» Task requirements
Starting at the line that contains "笔试成绩, 黄莹: 84 -> 64", transcribe every remaining line of the data below exactly, and omit all pictures.

Records from a data collection:
= Beginning of Section =

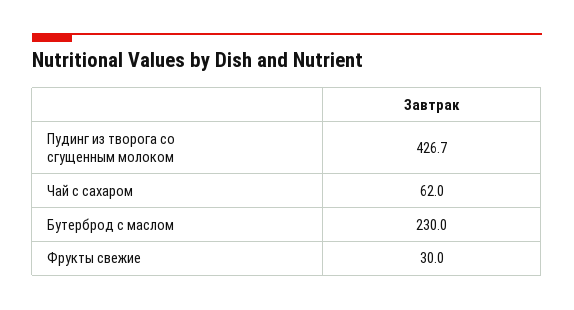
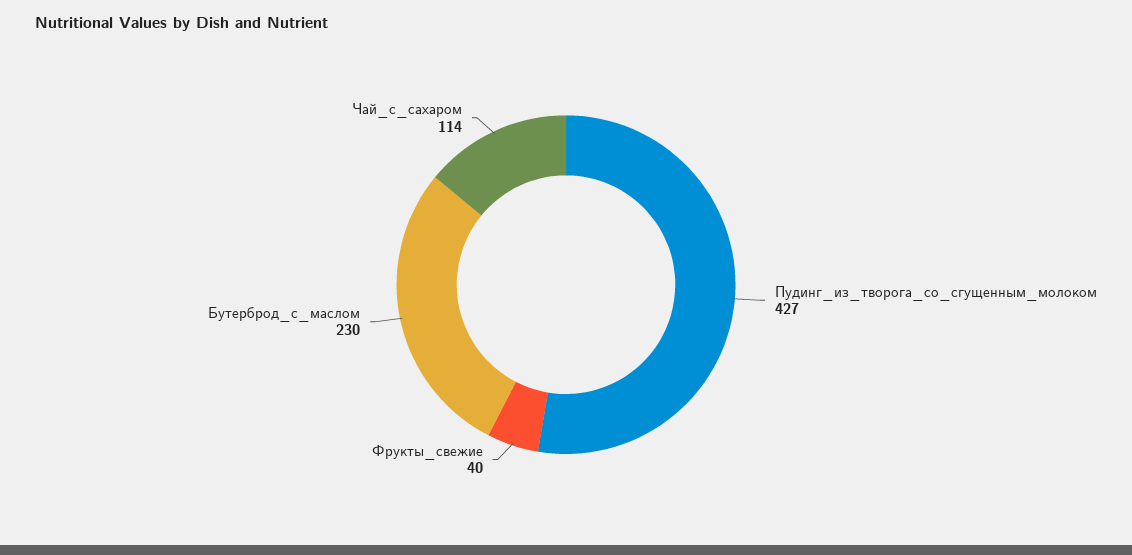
Чай с сахаром: 62 -> 114
Фрукты свежие: 30 -> 40

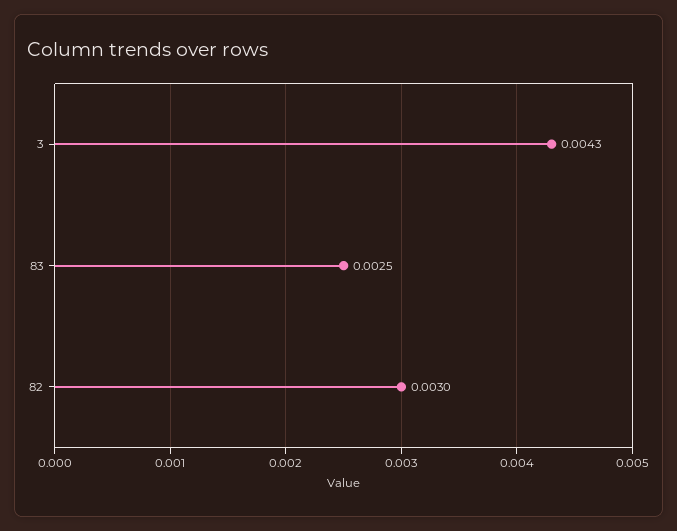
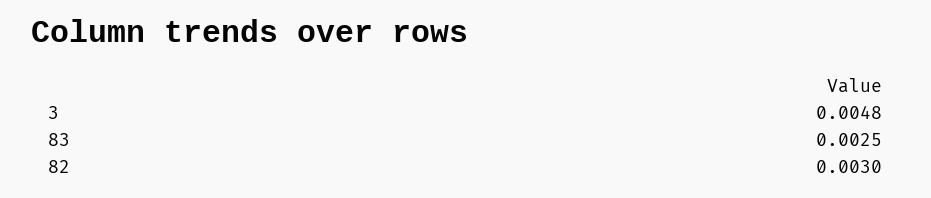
3: 0.0043 -> 0.0048

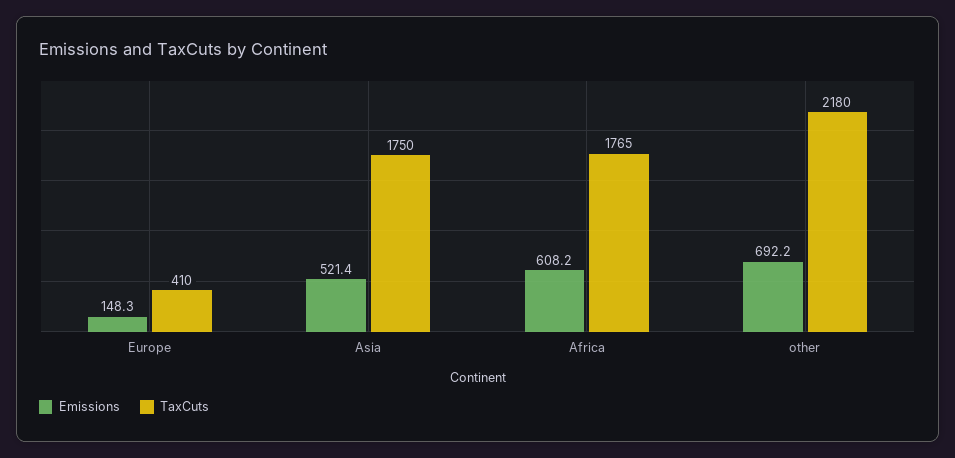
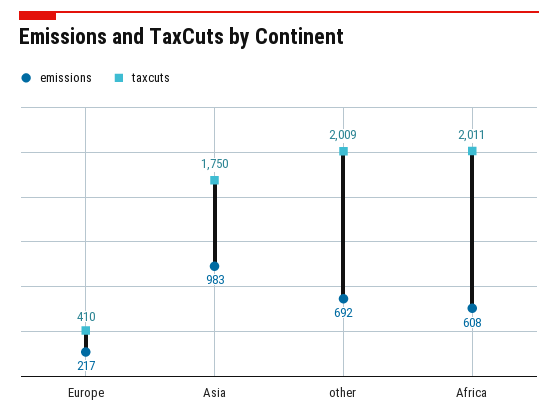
Emissions, Europe: 148.3 -> 217
Emissions, Asia: 521.4 -> 983
TaxCuts, Africa: 1765 -> 2011
TaxCuts, other: 2180 -> 2009

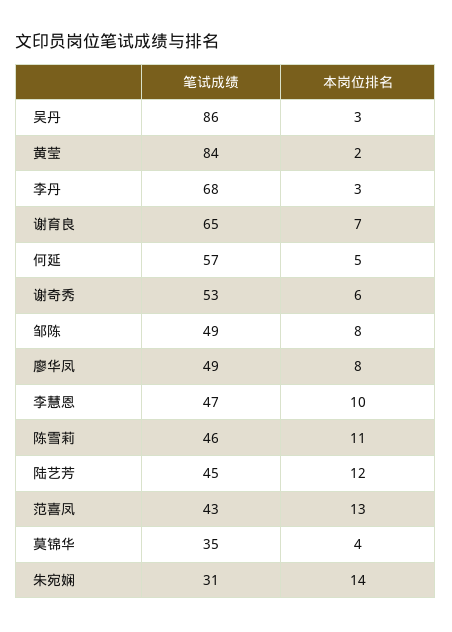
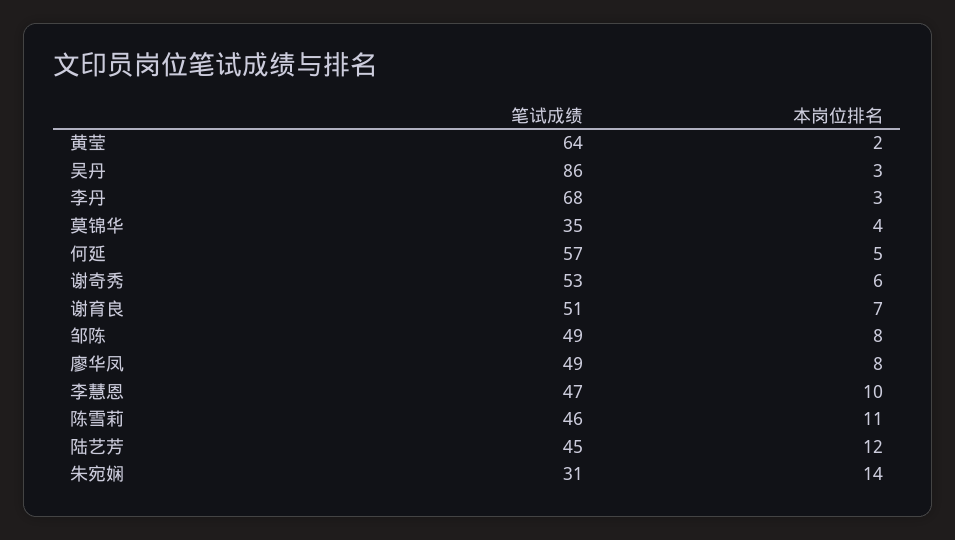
笔试成绩, 黄莹: 84 -> 64
笔试成绩, 谢育良: 65 -> 51
笔试成绩, 范喜凤: 43 -> none
本岗位排名, 范喜凤: 13 -> none

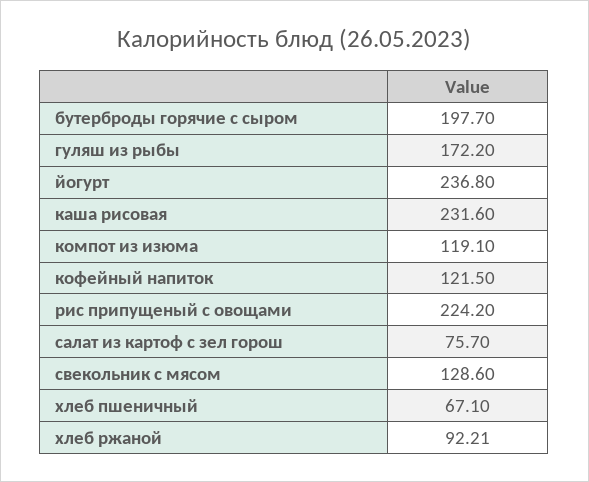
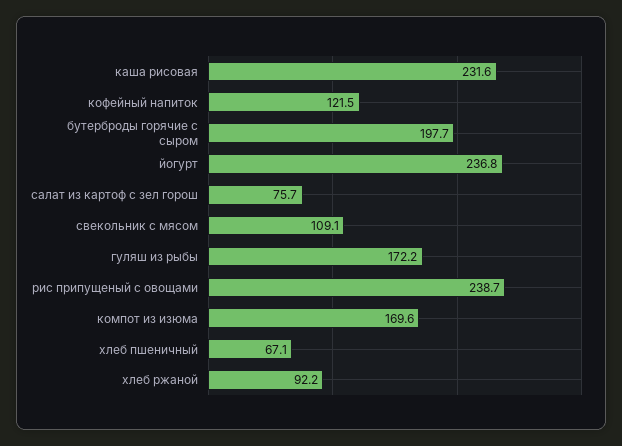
компот из изюма: 119.1 -> 169.6
рис припущеный с овощами: 224.2 -> 238.7
свекольник с мясом: 128.6 -> 109.1

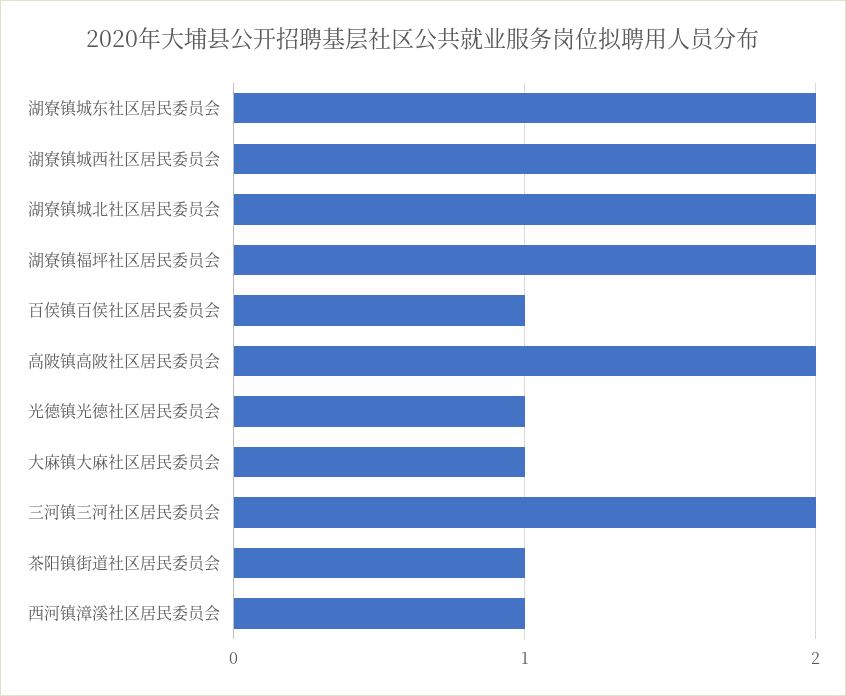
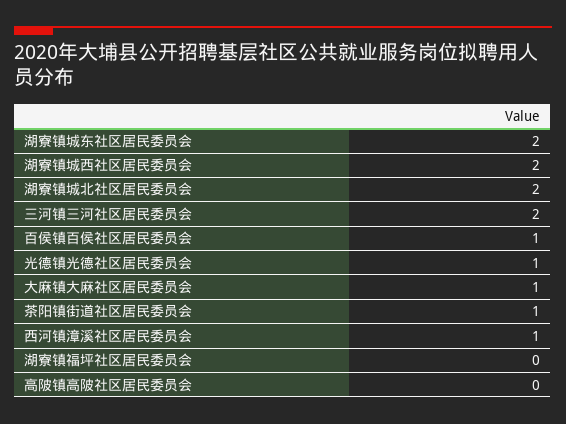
湖寮镇福坪社区居民委员会: 2 -> 0
高陂镇高陂社区居民委员会: 2 -> 0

= End of Section =

» Solution
笔试成绩, 黄莹: 84 -> 64
笔试成绩, 谢育良: 65 -> 51
笔试成绩, 范喜凤: 43 -> none
本岗位排名, 范喜凤: 13 -> none

компот из изюма: 119.1 -> 169.6
рис припущеный с овощами: 224.2 -> 238.7
свекольник с мясом: 128.6 -> 109.1

湖寮镇福坪社区居民委员会: 2 -> 0
高陂镇高陂社区居民委员会: 2 -> 0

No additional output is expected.